La procréation assistée a pour vocation d’offrir des solutions techniques pour répondre au désir d’être parent. L’une d’elles passe par le recours au don de sperme d’un tiers. Mais comment les personnes issues d’un tel don vivent-elles les relations avec le père qui les a élevées ? Comment pensent-elles leur lien au donneur de gamètes ? Rarement abordés par la recherche académique, les vécus de ces personnes sont au cœur d’un récent mémoire de Master en sociologie réalisé à l’Université de Neuchâtel.
L’aide médicale à la procréation (AMP) avec don de sperme pose la question du rôle joué par la génétique dans les liens de parenté. La grande majorité des travaux sur le sujet traitent le point de vue des parents faisant appel à cette aide médicale, et très rarement celui des personnes nées d’un don de gamètes.
Les Occidentaux pensent la parenté comme une interaction complexe entre le «biologique» et le «social», et n’accordent pas invariablement une priorité à la première de ces catégories, selon plusieurs travaux anthropologiques et sociologiques. Selon d’autres scientifiques, ce sont surtout les connexions génétiques qui constituent le fondement premier des liens de parenté.

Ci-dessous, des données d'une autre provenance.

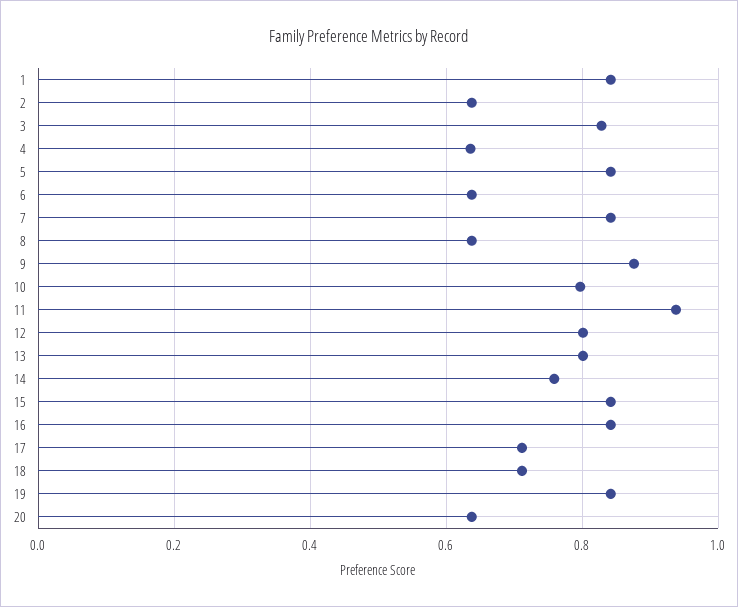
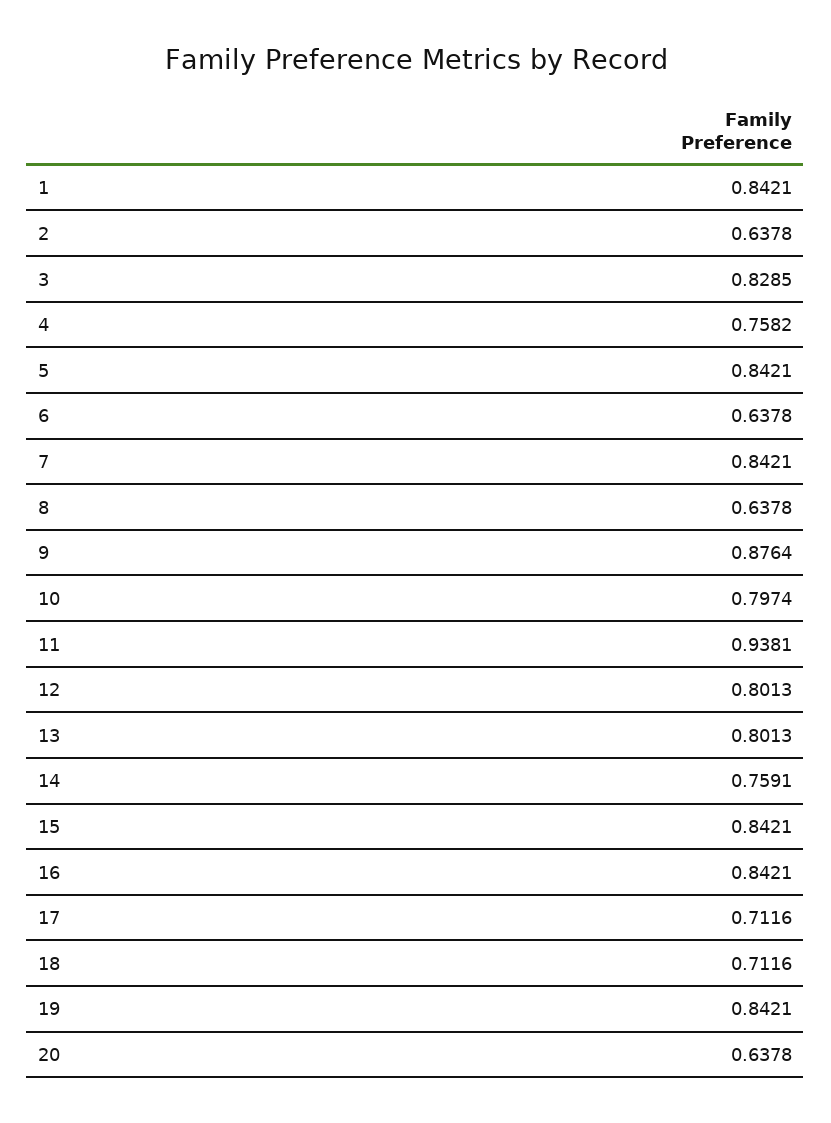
  {
    "1": 0.8421,
    "2": 0.6378,
    "3": 0.8285,
-   "4": 0.64,
+   "4": 0.7582,
    "5": 0.8421,
    "6": 0.6378,
    "7": 0.8421,
    "8": 0.6378,
    "9": 0.8764,
    "10": 0.7974,
    "11": 0.9381,
    "12": 0.8013,
    "13": 0.8013,
    "14": 0.7591,
    "15": 0.8421,
    "16": 0.8421,
    "17": 0.7116,
    "18": 0.7116,
    "19": 0.8421,
    "20": 0.6378
  }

«Dans ce contexte, je me suis demandé comment des personnes nées d’un don de sperme, et revendiquant la possibilité d’identifier la personne à l’origine du don, comprennent et vivent leurs liens de parenté», indique Jeremy Senn, auteur du travail de master réalisé sous la direction de Nolwenn Bühler, maître-assistante au Laboratoire d’études des processus sociaux de l’Université de Neuchâtel.
L’auteur de la recherche a recueilli les récits de six femmes conçues avec un don de sperme anonyme et recrutées via une association française qui lutte pour «le droit aux origines». Les interviewées pensent ce droit comme une volonté de mieux se comprendre elles-mêmes, bien plus que comme l’occasion d’établir une relation de parenté avec le donneur, même si celui-ci est parfois perçu comme une figure à la frontière de la parenté.
Un autre constat a surpris Jeremy Senn. Chez plusieurs participantes, l’annonce du mode de conception a tout d’un coup généré la perception d’une dissemblance, notamment physique, avec le père qui les a élevées. Cela illustre l’importance des gènes dans la perception des participantes de leur identité.
La révélation de leur origine n’a cependant rien enlevé aux sentiments que les participantes pouvaient éprouver à l’égard de leur père à l’état civil. «Le statut de ce dernier en tant que "papa" est même vigoureusement réaffirmé, note Jeremy Senn. En ce qui le concerne, les participantes dédramatisent l’importance des connexions génétiques. Elles s’appuient sur une acception "sociale" de la parenté, qui fait des sentiments, de l’éducation, et de l’intention parentale les véritables fondements de la parenté.»
En revanche, quand ils existent, les liens du sang deviennent importants : toutes les participantes à l’étude ont donné naissance à des «enfants biologiques», et elles valorisent l’aspect «naturel» des liens avec eux. Jeremy Senn souligne la flexibilité et la créativité des participantes à cet égard : en fonction de la relation considérée, elles optent pour des conceptions tour à tour «constructiviste» et «naturaliste» de la parenté.